From Jeff Amechi Agbodo, Onitsha
The United Nations under the auspices of the United Nations Educational Scientific and Cultural Organization (UNESCO) has been urged to accord Obosi Longivity festival known as ‘Ito Ogbo’ in Anambra State recognition and designate the first Saturday in March of every year as International Day for the Elderly.
An elder statesman and a Medical practitioner Dr. Godson Onochie Amechi who made the appeal said that UNESCO should include it as a festival of note in the world calendar of cultural records.
Dr. Amechi in his lecture titled Ito Ogbo’ Obosi, Sustaining the Culture of Longivity said that the federal government has accorded the festival recognition in 2021 when a delegation from federal ministry of Information and Culture graced the occasion.
He said that the festival started as far back as 500 years ago, saying that the festival has mythological origin and as the Greek civilization grew out of Greek mythologies so has the unique festival grown to become the corner stone of Obosi people’s life.
The lecturer said that Ito Ogbo’ is different from birthday celebration, stating that Ito Ogbo’ Obosi is a special rite of passage marking when liminality is covenanted in a ceremony that occurs triennially.

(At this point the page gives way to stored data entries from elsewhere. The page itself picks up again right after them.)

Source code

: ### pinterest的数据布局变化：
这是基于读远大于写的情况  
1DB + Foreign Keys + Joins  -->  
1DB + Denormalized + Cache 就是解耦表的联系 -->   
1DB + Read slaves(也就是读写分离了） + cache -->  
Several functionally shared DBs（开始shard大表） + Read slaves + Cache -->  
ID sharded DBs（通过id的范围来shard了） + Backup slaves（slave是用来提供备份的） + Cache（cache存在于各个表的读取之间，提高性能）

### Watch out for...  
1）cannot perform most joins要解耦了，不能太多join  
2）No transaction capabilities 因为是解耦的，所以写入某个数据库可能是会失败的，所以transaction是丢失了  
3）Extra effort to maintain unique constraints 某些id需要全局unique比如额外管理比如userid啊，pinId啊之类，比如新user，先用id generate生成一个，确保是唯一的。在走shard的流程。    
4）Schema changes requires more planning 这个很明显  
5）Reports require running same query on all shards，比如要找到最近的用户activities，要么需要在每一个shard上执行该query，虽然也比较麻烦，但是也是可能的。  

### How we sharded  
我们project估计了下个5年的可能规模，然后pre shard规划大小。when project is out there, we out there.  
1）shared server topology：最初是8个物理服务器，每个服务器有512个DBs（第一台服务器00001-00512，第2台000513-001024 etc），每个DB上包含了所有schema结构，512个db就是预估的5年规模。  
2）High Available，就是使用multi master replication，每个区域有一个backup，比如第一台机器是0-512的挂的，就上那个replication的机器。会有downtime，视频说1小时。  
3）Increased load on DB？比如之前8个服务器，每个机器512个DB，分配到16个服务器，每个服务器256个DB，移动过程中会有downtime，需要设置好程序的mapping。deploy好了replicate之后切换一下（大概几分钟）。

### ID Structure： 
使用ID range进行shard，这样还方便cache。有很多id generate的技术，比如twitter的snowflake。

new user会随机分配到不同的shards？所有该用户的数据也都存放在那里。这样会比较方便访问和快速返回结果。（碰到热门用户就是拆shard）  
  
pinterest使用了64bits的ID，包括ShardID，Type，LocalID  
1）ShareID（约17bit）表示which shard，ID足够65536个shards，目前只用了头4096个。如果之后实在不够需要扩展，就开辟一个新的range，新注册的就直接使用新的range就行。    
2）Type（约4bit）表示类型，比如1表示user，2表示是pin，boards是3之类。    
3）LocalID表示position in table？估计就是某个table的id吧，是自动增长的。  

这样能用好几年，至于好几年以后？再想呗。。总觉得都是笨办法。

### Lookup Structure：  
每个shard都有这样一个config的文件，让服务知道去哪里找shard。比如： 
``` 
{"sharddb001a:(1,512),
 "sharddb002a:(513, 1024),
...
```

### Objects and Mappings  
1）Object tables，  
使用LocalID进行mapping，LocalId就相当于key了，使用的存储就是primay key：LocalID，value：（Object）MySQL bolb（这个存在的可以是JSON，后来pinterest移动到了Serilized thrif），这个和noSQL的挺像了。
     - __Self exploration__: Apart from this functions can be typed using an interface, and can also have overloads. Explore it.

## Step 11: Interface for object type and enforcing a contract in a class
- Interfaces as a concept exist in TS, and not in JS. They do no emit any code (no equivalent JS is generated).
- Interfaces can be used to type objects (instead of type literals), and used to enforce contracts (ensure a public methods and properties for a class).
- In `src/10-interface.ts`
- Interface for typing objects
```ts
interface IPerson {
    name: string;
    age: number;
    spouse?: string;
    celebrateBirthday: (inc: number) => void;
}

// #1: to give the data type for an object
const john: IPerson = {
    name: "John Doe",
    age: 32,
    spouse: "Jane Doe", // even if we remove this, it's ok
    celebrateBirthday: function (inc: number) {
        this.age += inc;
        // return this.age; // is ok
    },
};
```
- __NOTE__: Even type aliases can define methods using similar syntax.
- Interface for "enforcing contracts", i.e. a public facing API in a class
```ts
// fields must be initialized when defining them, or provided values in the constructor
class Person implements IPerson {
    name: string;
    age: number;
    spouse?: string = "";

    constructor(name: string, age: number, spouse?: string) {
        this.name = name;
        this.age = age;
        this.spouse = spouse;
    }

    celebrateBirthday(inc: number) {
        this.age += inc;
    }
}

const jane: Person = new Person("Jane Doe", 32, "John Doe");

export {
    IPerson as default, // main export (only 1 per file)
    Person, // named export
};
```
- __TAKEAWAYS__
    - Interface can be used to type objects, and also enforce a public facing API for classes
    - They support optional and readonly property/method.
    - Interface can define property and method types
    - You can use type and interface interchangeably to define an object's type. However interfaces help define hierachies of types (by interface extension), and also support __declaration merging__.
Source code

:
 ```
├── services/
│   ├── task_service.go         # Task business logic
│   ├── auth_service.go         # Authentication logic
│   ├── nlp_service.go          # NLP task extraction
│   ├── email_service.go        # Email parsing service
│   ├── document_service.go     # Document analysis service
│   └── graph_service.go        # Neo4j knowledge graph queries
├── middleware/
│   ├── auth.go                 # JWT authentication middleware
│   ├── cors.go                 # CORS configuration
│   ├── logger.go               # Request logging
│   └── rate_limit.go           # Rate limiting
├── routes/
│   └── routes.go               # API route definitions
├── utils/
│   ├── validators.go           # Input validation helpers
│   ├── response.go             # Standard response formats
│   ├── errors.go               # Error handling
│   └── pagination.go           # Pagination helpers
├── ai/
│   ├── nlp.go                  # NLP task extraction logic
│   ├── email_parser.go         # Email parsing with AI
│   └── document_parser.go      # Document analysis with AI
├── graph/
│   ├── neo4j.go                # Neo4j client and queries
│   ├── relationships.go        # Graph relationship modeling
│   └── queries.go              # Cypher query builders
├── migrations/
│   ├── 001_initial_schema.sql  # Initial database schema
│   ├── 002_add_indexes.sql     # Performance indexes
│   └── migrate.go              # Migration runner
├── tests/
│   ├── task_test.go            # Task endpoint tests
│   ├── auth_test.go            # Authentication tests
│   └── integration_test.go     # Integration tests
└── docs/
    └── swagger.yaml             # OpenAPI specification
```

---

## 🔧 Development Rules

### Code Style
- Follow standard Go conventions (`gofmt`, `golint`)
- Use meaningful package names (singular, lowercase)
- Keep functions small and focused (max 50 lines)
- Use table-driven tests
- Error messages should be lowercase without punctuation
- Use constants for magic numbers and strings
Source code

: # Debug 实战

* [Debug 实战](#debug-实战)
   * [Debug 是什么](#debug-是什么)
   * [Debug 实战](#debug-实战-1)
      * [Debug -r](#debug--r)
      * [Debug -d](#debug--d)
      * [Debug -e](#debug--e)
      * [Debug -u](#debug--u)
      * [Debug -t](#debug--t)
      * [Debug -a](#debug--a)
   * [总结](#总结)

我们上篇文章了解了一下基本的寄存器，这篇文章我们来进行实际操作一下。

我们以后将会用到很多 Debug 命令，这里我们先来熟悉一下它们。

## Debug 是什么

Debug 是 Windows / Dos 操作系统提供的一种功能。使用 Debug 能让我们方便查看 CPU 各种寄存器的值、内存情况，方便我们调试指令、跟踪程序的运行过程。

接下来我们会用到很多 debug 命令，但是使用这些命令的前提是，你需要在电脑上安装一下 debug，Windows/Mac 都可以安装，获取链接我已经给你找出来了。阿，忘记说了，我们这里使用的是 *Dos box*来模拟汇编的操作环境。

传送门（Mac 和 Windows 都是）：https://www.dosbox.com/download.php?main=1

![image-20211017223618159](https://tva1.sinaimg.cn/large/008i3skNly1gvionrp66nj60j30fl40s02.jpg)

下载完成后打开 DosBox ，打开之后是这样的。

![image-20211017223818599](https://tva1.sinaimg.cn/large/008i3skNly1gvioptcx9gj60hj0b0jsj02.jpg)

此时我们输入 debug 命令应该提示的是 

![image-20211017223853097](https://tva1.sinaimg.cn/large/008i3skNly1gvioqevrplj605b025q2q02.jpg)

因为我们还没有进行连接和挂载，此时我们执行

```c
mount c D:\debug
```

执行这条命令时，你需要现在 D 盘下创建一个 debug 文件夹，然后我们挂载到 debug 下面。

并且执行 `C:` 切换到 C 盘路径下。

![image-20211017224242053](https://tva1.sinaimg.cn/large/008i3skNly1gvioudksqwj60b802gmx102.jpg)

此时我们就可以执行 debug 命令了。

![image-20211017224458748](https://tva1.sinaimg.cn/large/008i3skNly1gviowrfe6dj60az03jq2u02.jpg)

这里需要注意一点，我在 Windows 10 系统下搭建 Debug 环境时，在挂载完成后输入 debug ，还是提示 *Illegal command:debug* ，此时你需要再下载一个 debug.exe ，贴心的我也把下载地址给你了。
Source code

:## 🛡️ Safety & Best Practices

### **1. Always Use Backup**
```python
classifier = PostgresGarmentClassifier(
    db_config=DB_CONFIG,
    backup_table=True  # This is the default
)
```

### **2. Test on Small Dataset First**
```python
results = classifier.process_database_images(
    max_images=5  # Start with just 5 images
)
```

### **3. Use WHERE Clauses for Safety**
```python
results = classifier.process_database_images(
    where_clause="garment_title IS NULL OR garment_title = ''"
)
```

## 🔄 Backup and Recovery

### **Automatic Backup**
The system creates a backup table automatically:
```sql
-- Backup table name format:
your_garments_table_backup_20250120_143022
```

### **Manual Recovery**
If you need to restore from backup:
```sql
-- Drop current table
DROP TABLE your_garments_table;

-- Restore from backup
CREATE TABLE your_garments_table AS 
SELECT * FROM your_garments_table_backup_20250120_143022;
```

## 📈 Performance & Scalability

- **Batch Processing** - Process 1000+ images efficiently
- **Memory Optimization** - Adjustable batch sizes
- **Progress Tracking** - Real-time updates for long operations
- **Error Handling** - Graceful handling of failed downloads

According to him, “liminality which describes the threshold moments in one’s life, occurs at every stage of life and when are the fullness of life and living this is specially covenanted, we mark such rite of passage as Ito Ogbo’ Obosi.
“A person who has attained the ripe age of 80 and was not covenanted but Ndi Obosi in a ceremony called Ito Ogbo’ cannot answer Ogbueshi or Nwanyi Nokwudo eshi. Such a person though as an elder cannot adorn the insignia of that covenant which is red cap for men and special ornamental adornment for women. Obosi people do not ask someone his or her age but will ask what is your name of the person’s age grade?
“Ito Ogbo marks the day of ritual remembrance and reflection on the vicissitudes, the failures, the triumphs, the betrayals, the humiliations, the frustrations, the near escapes from death and the subsequent resurrections, the successes and the dashed hopes the elderly did meet in life and what these have translated into as a celebration of life and the subsequent canonization as Ogbueshi Tolu Ogbo’.
“This is the moment if reflection when one gets the opportunity to look back again and again at the revers crossed, the gates opened and walked on and the various threshold moments one had passed over.
“The person undergoing this rite at Ito Ogbo’ looks with gratitude to God that he or she lived and was able to come this far. The person remembers that not all who started this race with him or her is ending it in this rite of passage. It is this realization that gives the rite it’s momentum and calls for it’s celebration and it’s canonisation.
“It reminds the celebrator the finitude of human existence and how brief this life has come to be because those years of toil and sweat that looked interminable, have come to be like the morning dews that soon passes away. Ito Ogbo’ parrels the myth making of human race through ritual remembrance” Dr. Amechi stated.